------ DATASET SECTION

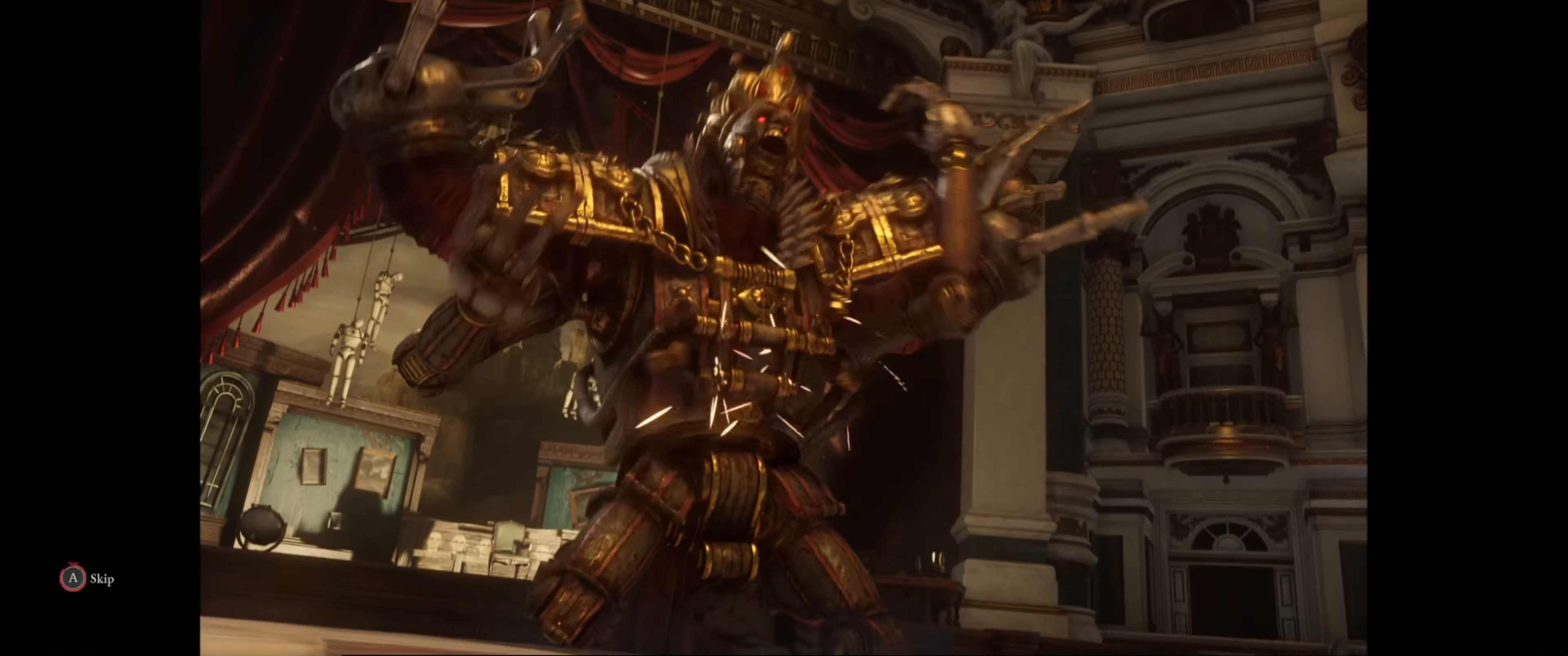
{"buttons": ["A"], "left_stick": "center", "right_stick": "center", "events": []}
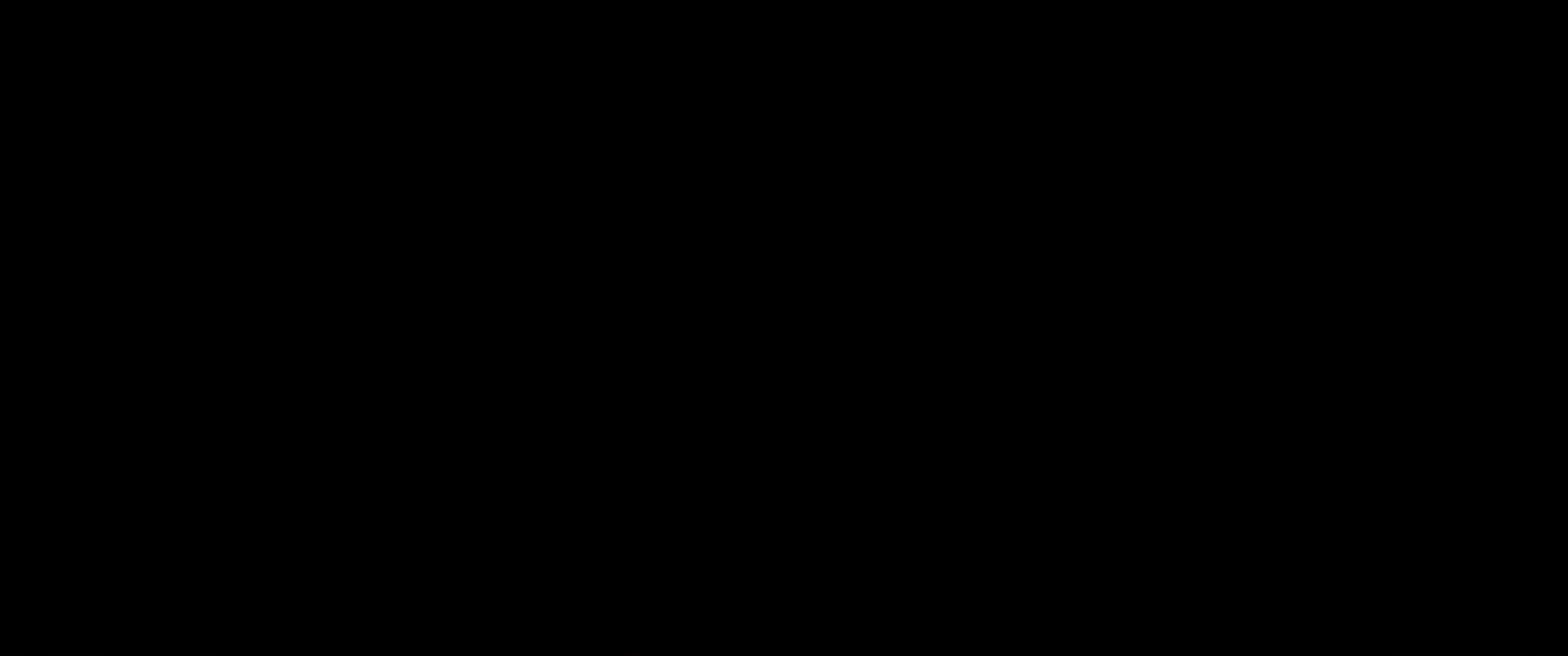
{"buttons": [], "left_stick": "up", "right_stick": "center", "events": [[183, "A", "up"], [300, "left_stick", "up"]]}
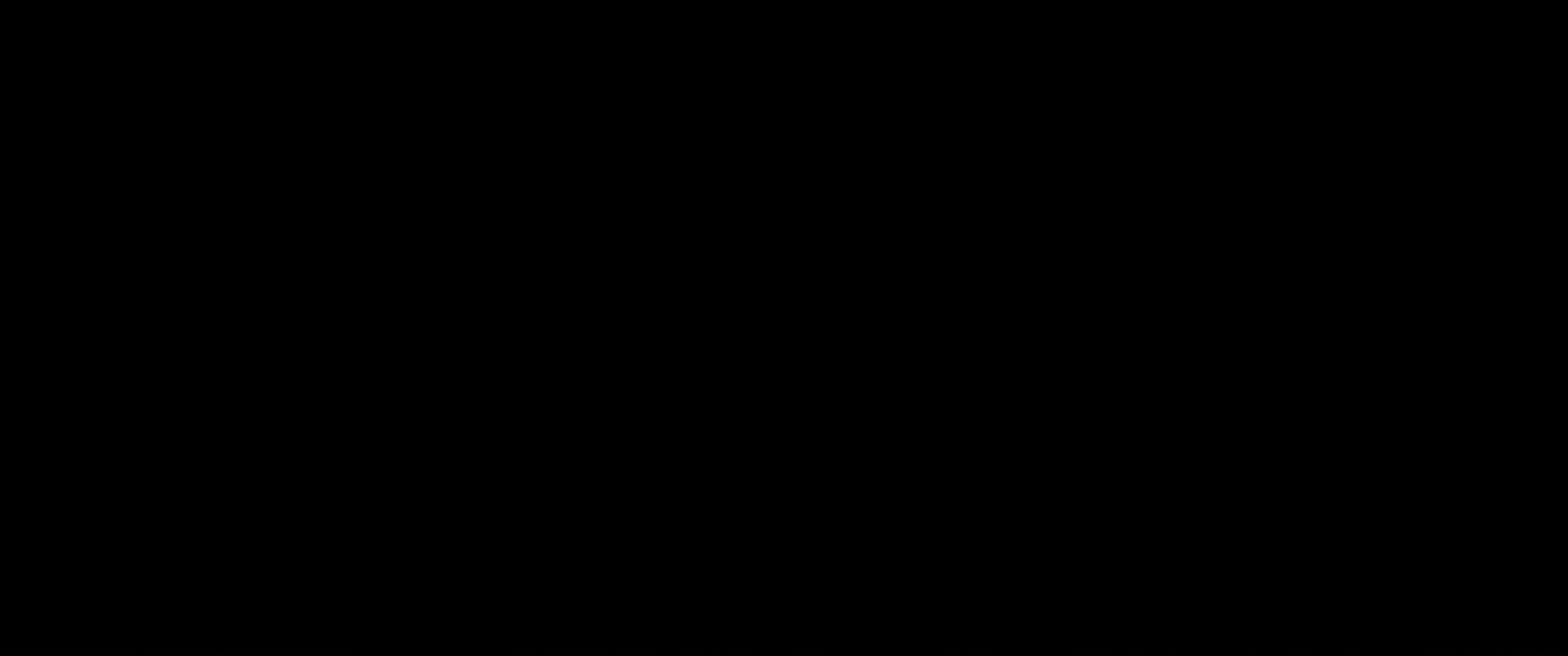
{"buttons": [], "left_stick": "center", "right_stick": "center", "events": [[233, "left_stick", "center"]]}
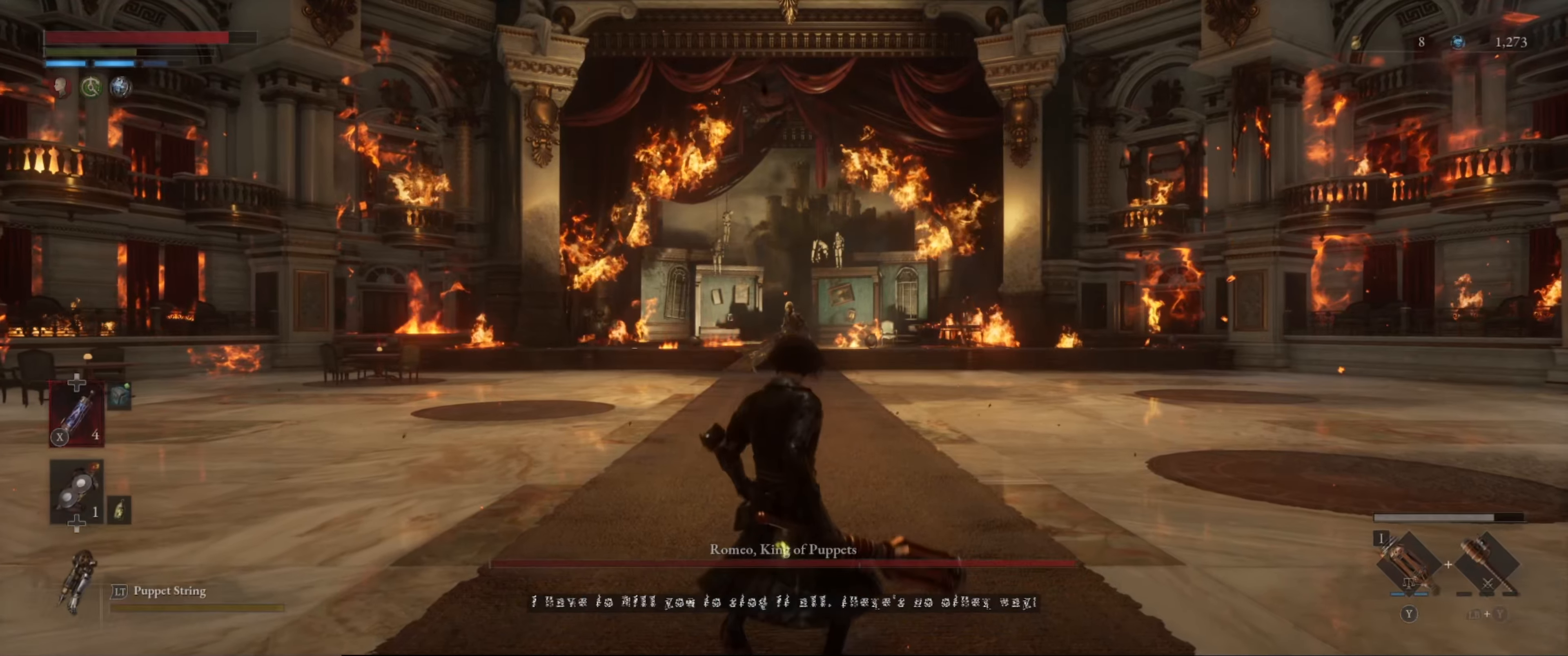
{"buttons": [], "left_stick": "up", "right_stick": "center", "events": [[33, "left_stick", "up"], [150, "right_stick", "up-right"], [267, "right_stick", "center"]]}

------------

**THE PROBLEM:**
Produce the full material again verbatim, with the pictures dropped.

**TASK SOLUTION:**
{"buttons": ["A"], "left_stick": "center", "right_stick": "center", "events": []}
{"buttons": [], "left_stick": "up", "right_stick": "center", "events": [[183, "A", "up"], [300, "left_stick", "up"]]}
{"buttons": [], "left_stick": "center", "right_stick": "center", "events": [[233, "left_stick", "center"]]}
{"buttons": [], "left_stick": "up", "right_stick": "center", "events": [[33, "left_stick", "up"], [150, "right_stick", "up-right"], [267, "right_stick", "center"]]}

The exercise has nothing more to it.